Sorry Everyone! I haven’t dropped off the face of the planet I assure you… I have just been coming down from a horrible flare up of pain…
I don’t know about any of you, but for me, I find just AFTER a flare the hardest part, not during… go figure!
Don’t get me wrong, I struggle during a flare… but I go into cruise control mode, where all I can do is propel myself through it… and that is the only thing that I end up thinking about… just one more minute, just one more hour, just one more day… and when I get a break from the pain and have a chance to get myself out of survival mode – it hits me hard. I call it the post-flare blues… My body shuts down after a flare, and it takes me a few days to recover. Does that make sense?
I have been really exhausted the past few days, and I have had all of this “space” that normally is filled with pain – and I find it disorienting… It is almost as if I don’t know what to do with myself when my pain level goes down…. I want to be able to get outside, enjoy the sunshine, and just live life a little more freely, but it is a hard transition between surviving pain and living in spite of pain… The change is enough to make my head spin, and I always need a few days to be able to go from one to the other… I don’t know if I am the only one that experiences this or not, but it has always been like that for me… I need to dip my toes in before diving off the deep end…. 😉 So that is what I have been doing… sitting on the edge of the pool with my toes in the water…. not knowing if I want to jump in, or if the water is too cold for my liking.

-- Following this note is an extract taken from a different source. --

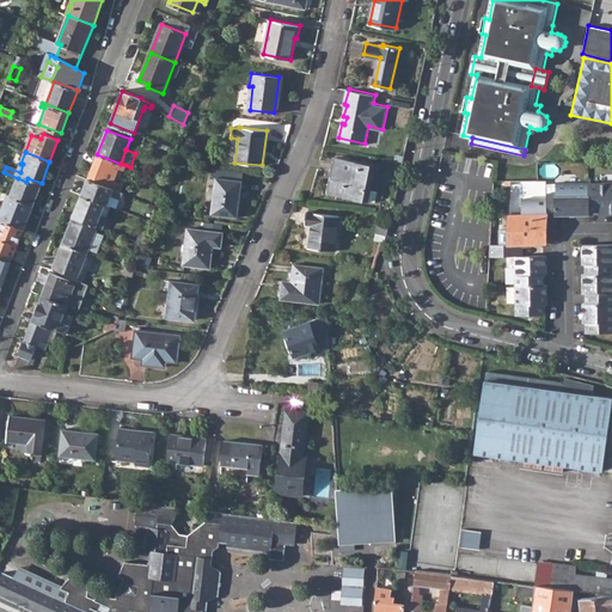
[(89,177),(102,182),(106,170),(116,173),(118,167),(124,169),(126,165),(121,164),(97,154),(89,177)]
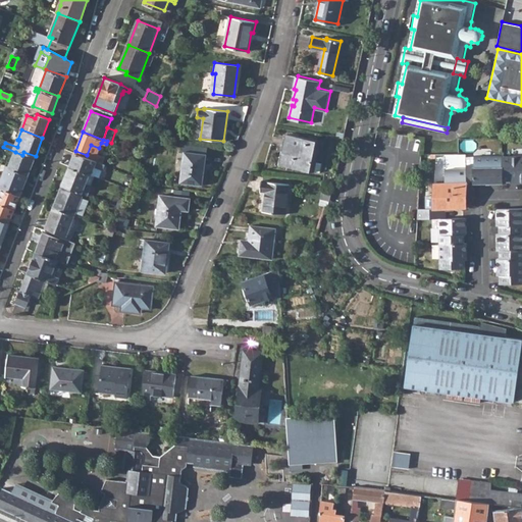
[(281,164),(312,171),(318,141),(286,134),(283,147),(285,148),(281,164)]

I kind of made a small mistake last week, and I didn’t realize how much it was going to throw me off until I did it…. It is my own fault, but I learned a lesson, and now I know….. I ran out of one of my meds at the beginning of last week, and I ended up not calling in the prescription for days…. I was in a bad place mentally, and I thought that this one medication wasn’t really helping much anyhow – so I bucked the ‘system’ and decided to go without it…. and THAT was a big mistake…. Within 2 days I was white-knuckled and it put me into a tail spin. I very quickly realized that this medication is helping me more than I THOUGHT it was…. OUCH…. I went through a few really miserable days, called in my refill, and I won’t be doing THAT again….. Because my body went through withdrawal for a week, I am having to go through side-effects again adjusting to this medication, but my pain is much more controllable now than it was…. I’d rather feel dopey and nauseaus and CONTROL my pain than for my pain to be controlling me… I know, I know… It was a dumb thing to do, but I learned my lesson…. I am only human.
Sometimes I just get so frustrated with all of this – and I raise my proverbial middle finger at the world, and decide to ‘do’ this my own way…. only to very quickly realize that I just can’t…. I hate living from pill to pill, from couch to bed, from treatment to treatment… and I rebel at times and try to live a life a little more ‘ordinary’… and then I get hit with the reality that THIS is my reality… I might not like it at times, BUT this the way it has to be for me… I sometimes wonder WHEN I will get that through my thick head – but this life isn’t about the destination, it is about the journey. I don’t think we ever get to the point where the light bulb goes on and we have that “I GET IT” moment…. We are going to struggle… we are going to fall… and we are all going to pick ourselves up once again and continue on…. my life is about progress, NOT PERFECTION… I make mistakes just like everyone else…
So while I am adjusting to being on this medication again I am trying to rest up, and do things that center around what makes me soul happy… I have been reading, playing with my beads and making jewelry, eating foods that make me happy, and giving myself a little bit of a break….. That comes with a LOT of guilt (I am a Mother… need I say more?), but I know it is necessary to feel balanced and grounded again. The laundry will wait – I don’t get the opportunity to ENJOY the little things very often, so when I have the chance, I take it.
How are all of you doing? How was the past week for you? What do you do to feel balanced and grounded? I’d love to hear from all of you!
I apologize for not being around as much as I normally am, and I hope you all will forgive me. I will find my way back to where I was…. water always finds its own level…. It just sometimes trickles slowly instead of raging rapidly 😉
HUGS and love to all of you!!! I hope you all are enjoying what is left of the weekend!